10. Dispute resolution mechanism

i) The parties agree to use their best efforts to resolve any dispute, which may arise under this SoW/Agreement through good faith negotiations. No party shall commence any arbitration in relation to this Agreement unless it has first invited the chief executive/senior management of the other party to meet with its own chief executive/senior management for the purpose of endeavoring to resolve the dispute on mutually acceptable terms. Any dispute arising under this SoW/Agreement, which cannot be settled by negotiation between the parties or their respective representatives, shall be submitted to arbitration.
ii) The Parties hereto in accordance with Arbitration proceedings shall solely and finally settle any and all disputes and/or claims arising out of or in connection with the negotiation, execution, interpretation, performance, and nonperformance of this Agreement. By signing this agreement both parties mutually consent to give up their right to a court trial for settlement of disputes and agree to settle any and all disputes through arbitration proceedings.
iii) In all disputes and/or claims arising out of this Agreement, between the Company and VCan Solutions & Services Pvt. Ltd., the Company shall be entitled to appoint one arbitrator and VCan Solutions & Services Pvt. Ltd., shall be entitled to appoint the other arbitrator.
iv) The Party electing arbitration shall so notify the other Party in writing and such notice shall be accompanied by the name of the arbitrator selected by the Party serving the notice. The other Party shall choose the second arbitrator and the two arbitrators so selected shall choose a neutral arbitrator. The neutral arbitrator so selected shall conduct the arbitration proceedings in accordance with the Arbitration Rules then prevalent in India for the time being in force.

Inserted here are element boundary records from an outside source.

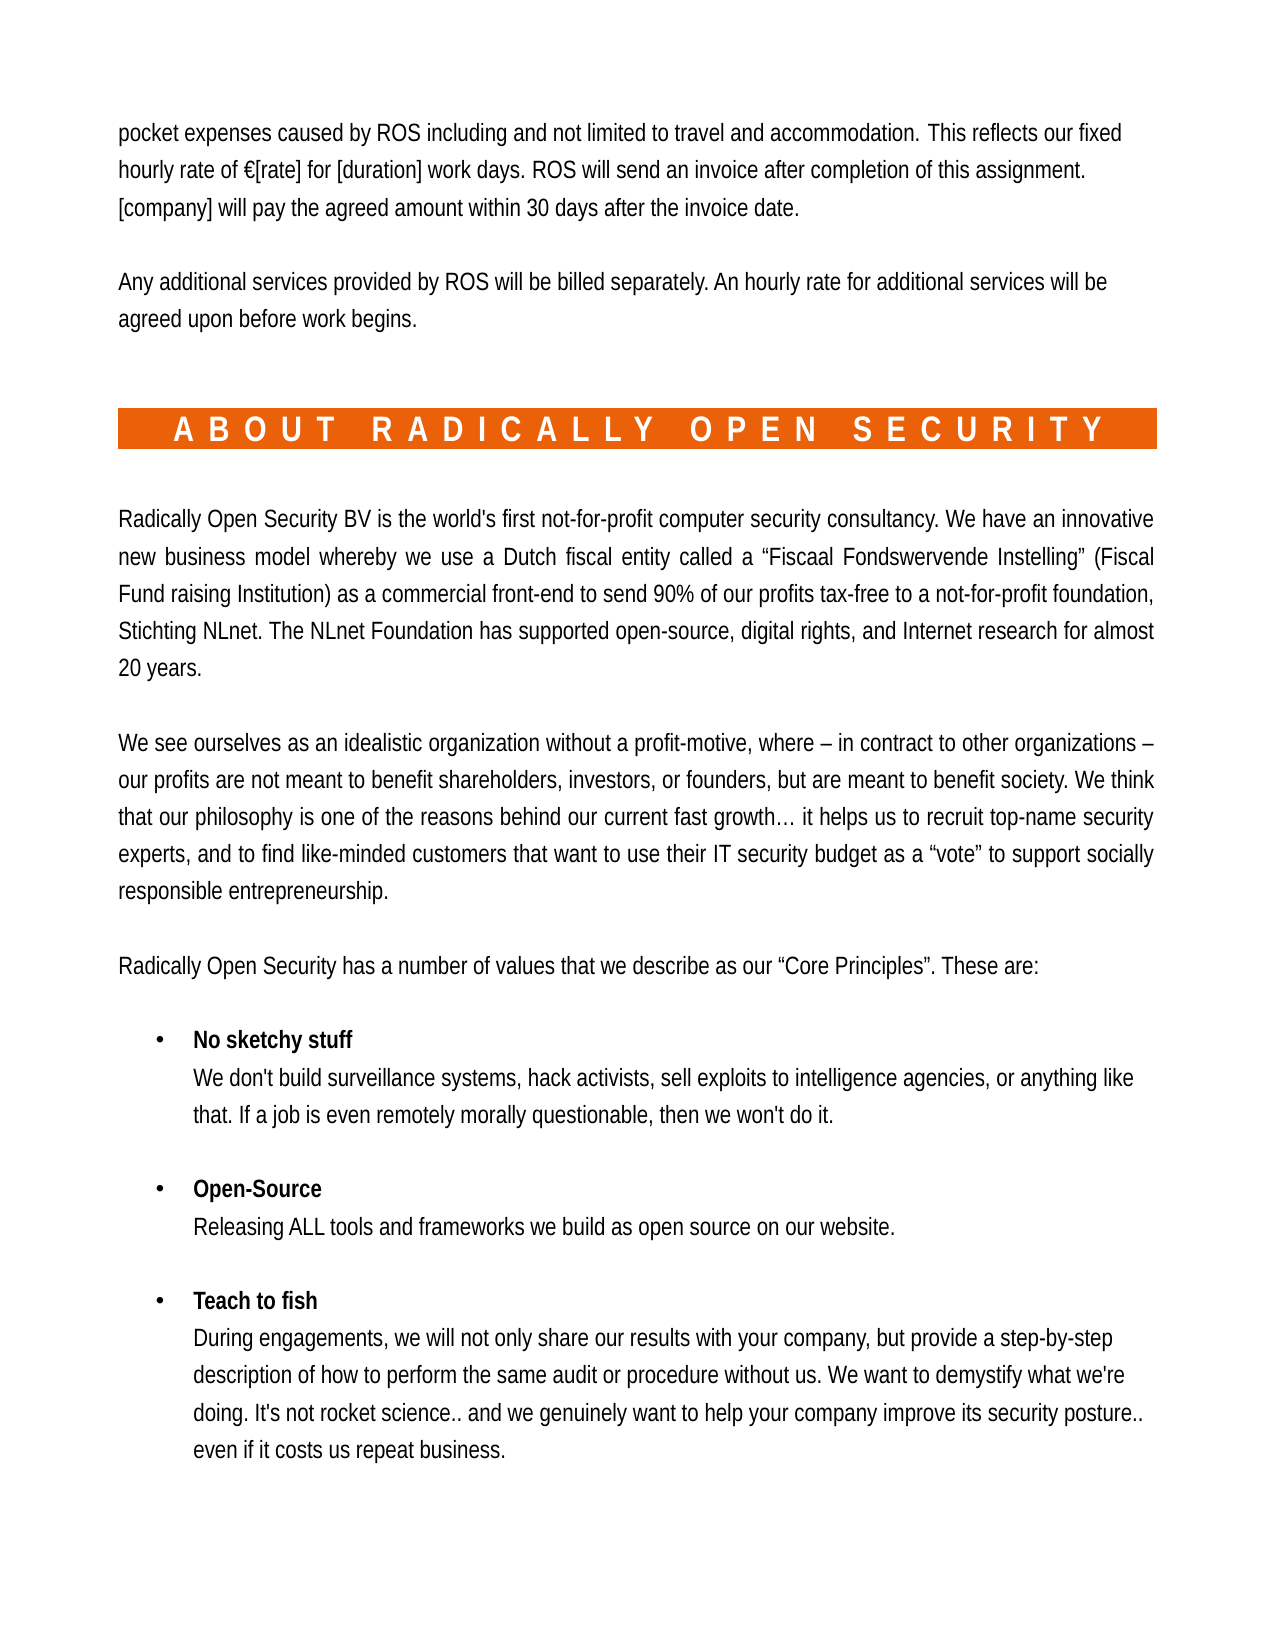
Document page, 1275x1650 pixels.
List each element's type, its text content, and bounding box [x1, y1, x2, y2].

list Open-Source Releasing ALL tools and frameworks we build as open source on our website. [156, 1174, 1157, 1240]
list Teach to fish During engagements, we will not only share our results with your company, but provide a step-by-step description of how to perform the same audit or procedure without us. We want to demystify what we're doing. It's not rocket science.. and we genuinely want to help your company improve its security posture.. even if it costs us repeat business. [156, 1286, 1157, 1463]
subtitle ABOUT RADICALLY OPEN SECURITY [118, 408, 1157, 449]
text Any additional services provided by ROS will be billed separately. An hourly rate for additional services will be agreed upon before work begins. [118, 267, 1157, 333]
text We see ourselves as an idealistic organization without a profit-motive, where – in contract to other organizations – our profits are not meant to benefit shareholders, investors, or founders, but are meant to benefit society. We think that our philosophy is one of the reasons behind our current fast growth… it helps us to recruit top-name security experts, and to find like-minded customers that want to use their IT security budget as a “vote” to support socially responsible entrepreneurship. [118, 728, 1157, 905]
text Radically Open Security has a number of values that we describe as our “Core Principles”. These are: [118, 951, 1157, 979]
text Radically Open Security BV is the world's first not-for-profit computer security consultancy. We have an innovative new business model whereby we use a Dutch fiscal entity called a “Fiscaal Fondswervende Instelling” (Fiscal Fund raising Institution) as a commercial front-end to send 90% of our profits tax-free to a not-for-profit foundation, Stichting NLnet. The NLnet Foundation has supported open-source, digital rights, and Internet research for almost 20 years. [118, 504, 1157, 682]
list No sketchy stuff We don't build surveillance systems, hack activists, sell exploits to intelligence agencies, or anything like that. If a job is even remotely morally questionable, then we won't do it. [156, 1025, 1157, 1128]
text pocket expenses caused by ROS including and not limited to travel and accommodation. This reflects our fixed hourly rate of €[rate] for [duration] work days. ROS will send an invoice after completion of this assignment. [company] will pay the agreed amount within 30 days after the invoice date. [118, 118, 1157, 221]
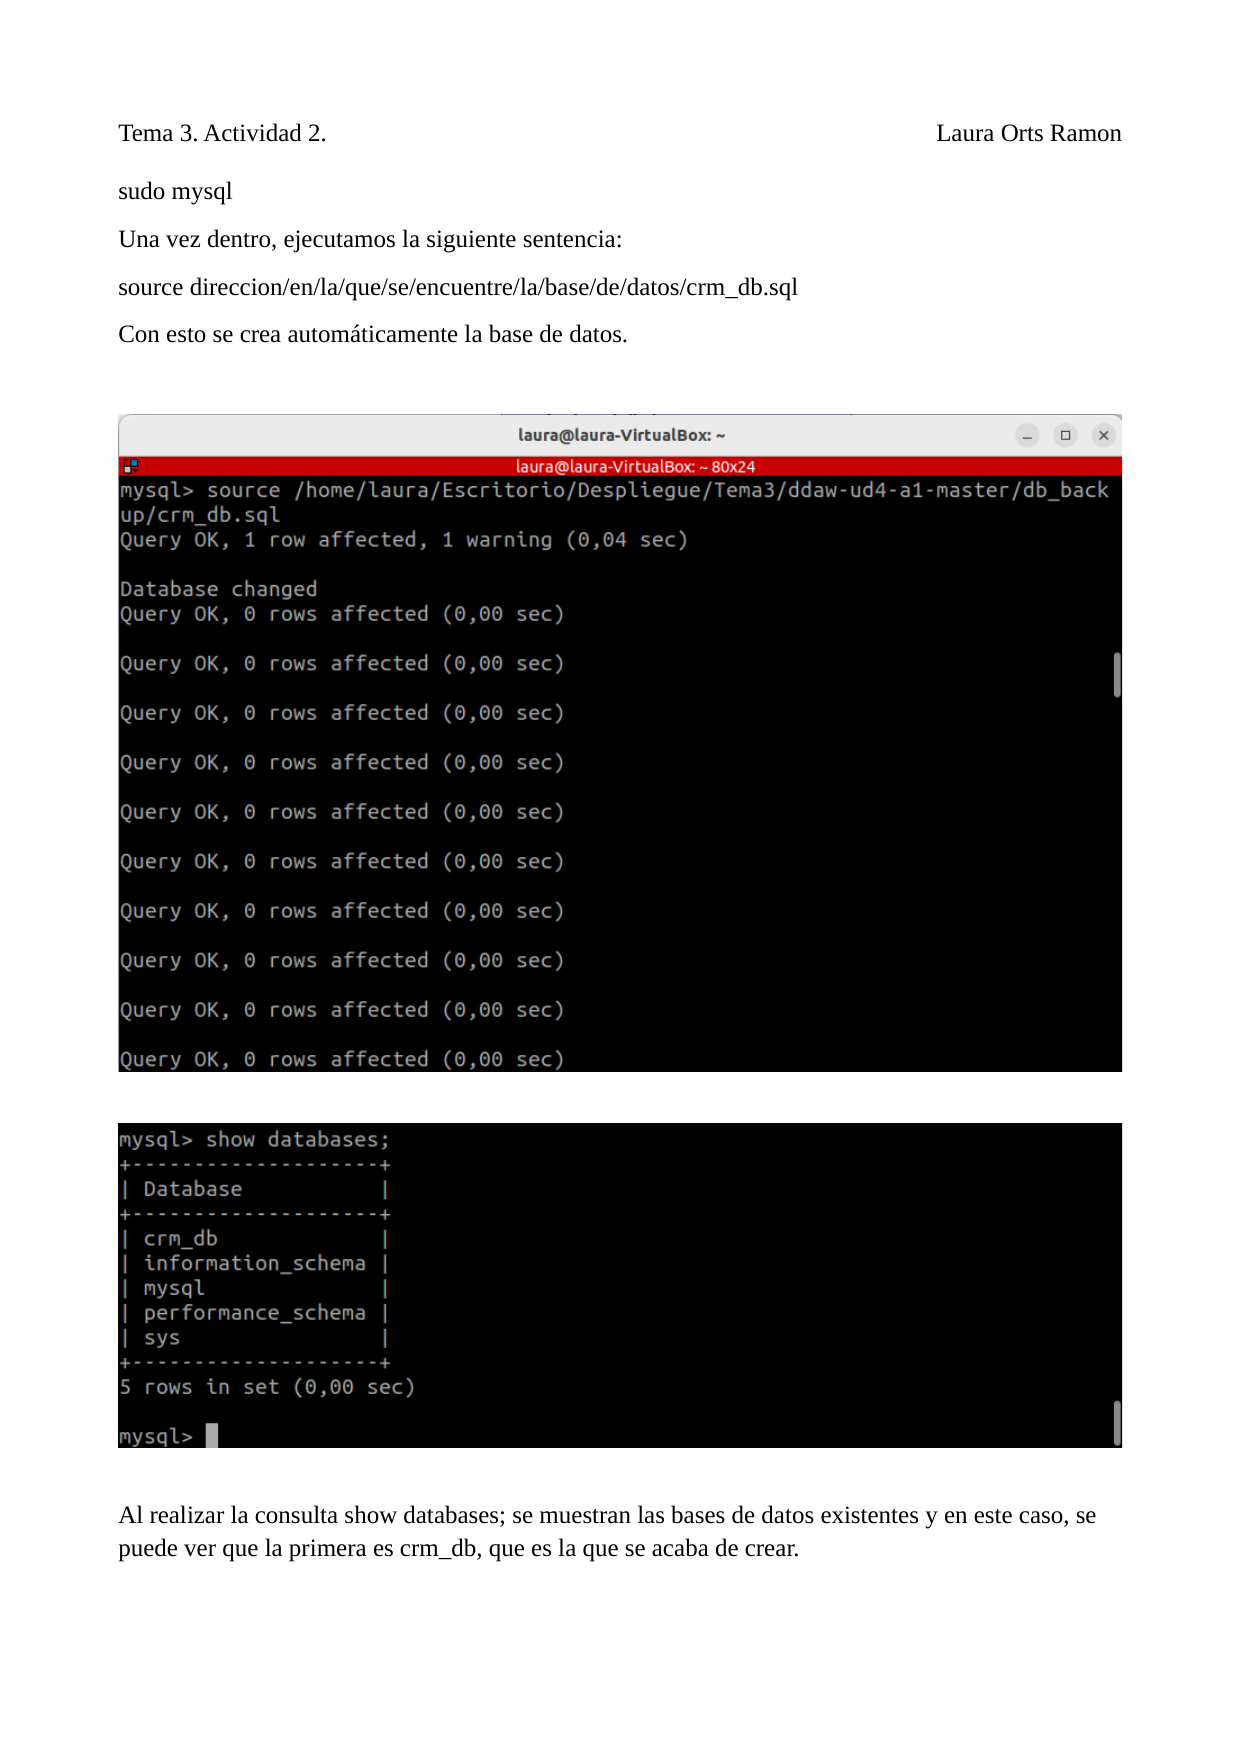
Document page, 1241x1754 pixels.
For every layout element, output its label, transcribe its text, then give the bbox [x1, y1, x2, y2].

The parties agree to bear equal share of all arbitration fees and costs.
v) If a Party fails to select an arbitrator or to advise the other Party of its selection within thirty (30) days after receipt by such a Party of the notice of intent to arbitrate, such arbitrator shall also be selected by the party, which had requested arbitration proceedings.
vi) The Parties agree that judgment on the arbitration award may be entered only in any court having appropriate jurisdiction as decided by the neutral arbitrator.
vii) The parties shall continue to perform their obligations under the Agreement as far as possible as if no dispute had arisen pending the final settlement of any matter referred to arbitration.
viii) Nothing in this clause shall preclude either party from taking immediate steps to seek urgent equitable/injunctive relief before competent Courts.

11. Agency - The Parties confirm that by signing this Sow/Agreement they do not establish or create any agency or partnership relationship between them.

12.Assignment - Neither party shall assign this SoW/Agreement without the prior written consent of the other party.